Content starts

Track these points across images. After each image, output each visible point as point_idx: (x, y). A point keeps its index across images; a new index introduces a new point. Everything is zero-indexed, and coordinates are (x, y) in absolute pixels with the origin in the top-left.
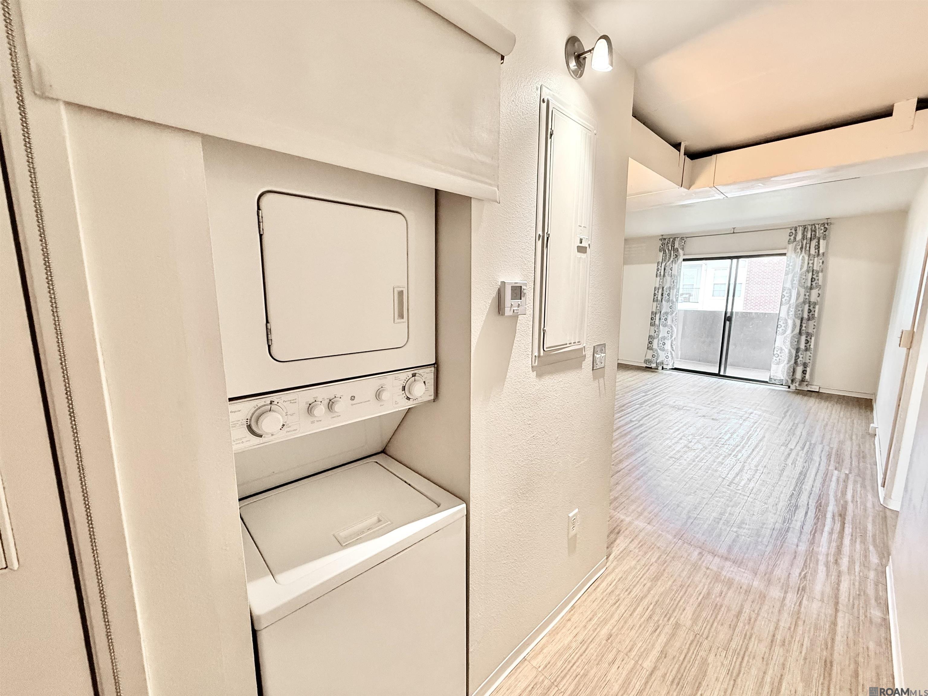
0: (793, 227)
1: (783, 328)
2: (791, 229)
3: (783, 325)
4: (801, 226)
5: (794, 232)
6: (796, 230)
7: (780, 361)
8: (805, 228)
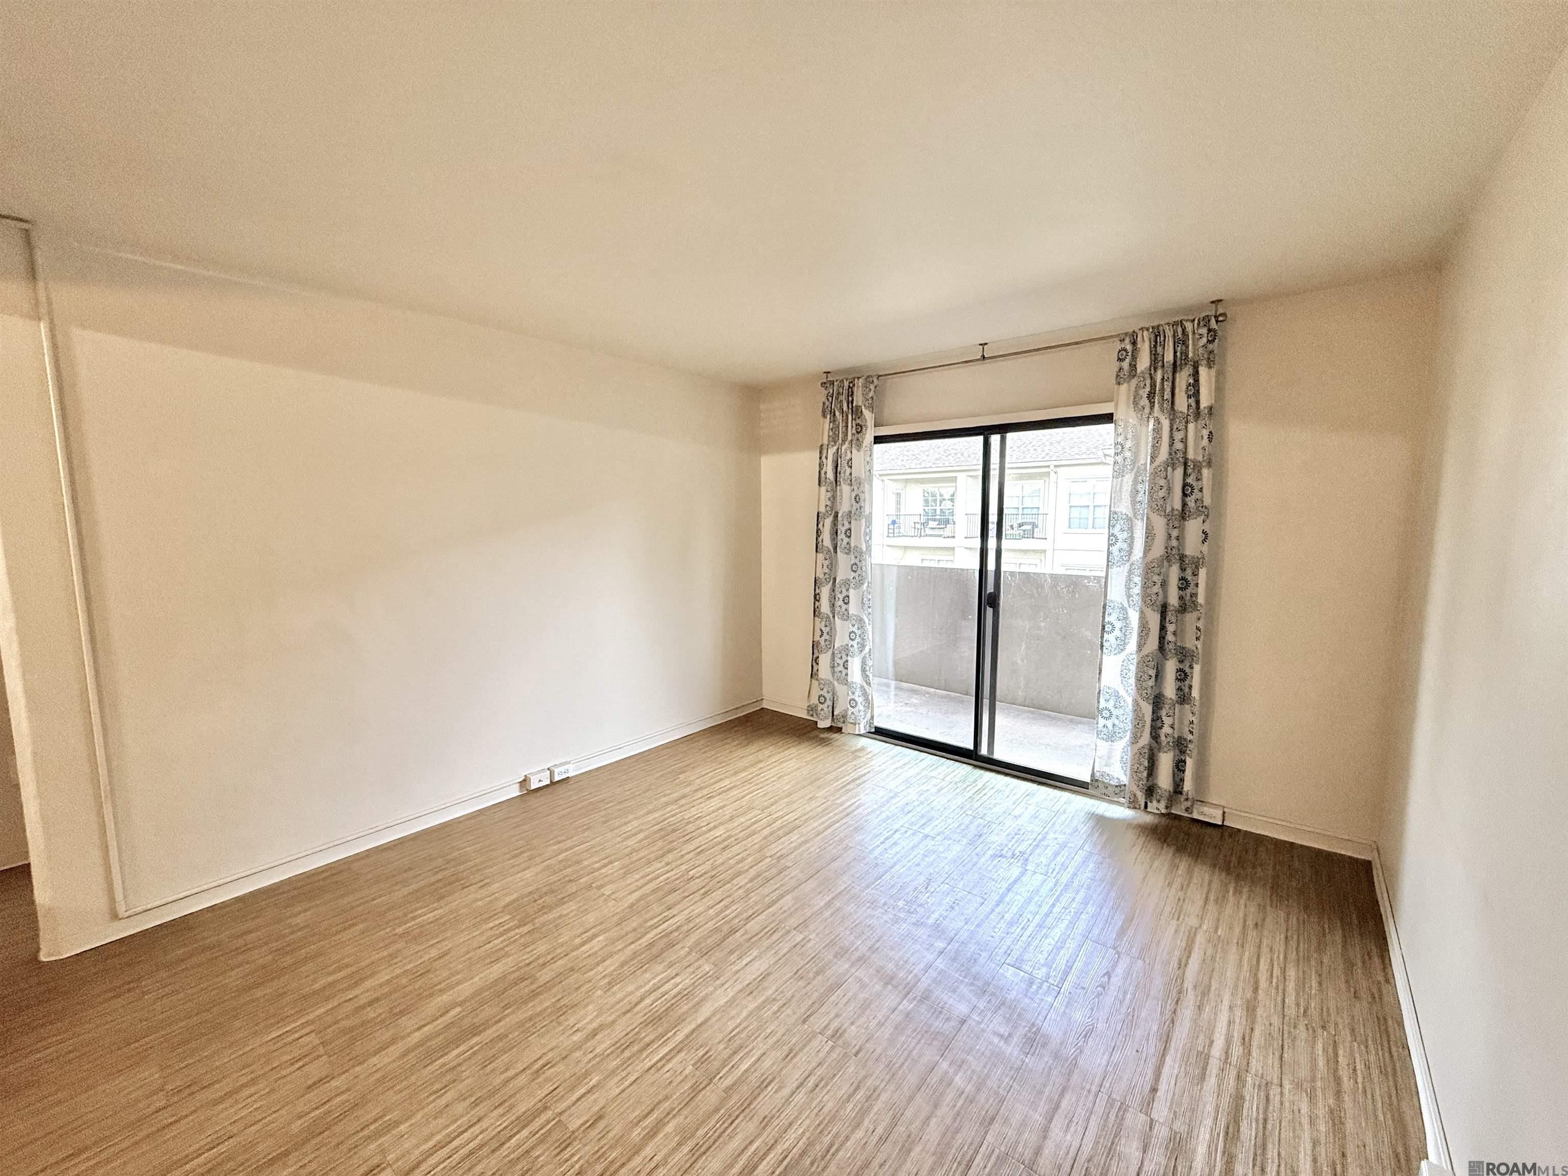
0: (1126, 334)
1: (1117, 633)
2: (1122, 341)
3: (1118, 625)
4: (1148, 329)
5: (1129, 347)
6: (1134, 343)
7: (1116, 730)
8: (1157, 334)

Content ends

Format every line of the material above as a JSON list of strings, one string per line and no blank lines, leaving out the picture lines.

Output for this exercise:
[
  "Track these points across images. After each image, output each visible point as point_idx: (x, y). A point keeps its index across images; a new index introduces a new point. Everything is zero-indexed, and coordinates are (x, y) in absolute pixels with the origin in the top-left.",
  "0: (793, 227)",
  "1: (783, 328)",
  "2: (791, 229)",
  "3: (783, 325)",
  "4: (801, 226)",
  "5: (794, 232)",
  "6: (796, 230)",
  "7: (780, 361)",
  "8: (805, 228)",
  "0: (1126, 334)",
  "1: (1117, 633)",
  "2: (1122, 341)",
  "3: (1118, 625)",
  "4: (1148, 329)",
  "5: (1129, 347)",
  "6: (1134, 343)",
  "7: (1116, 730)",
  "8: (1157, 334)"
]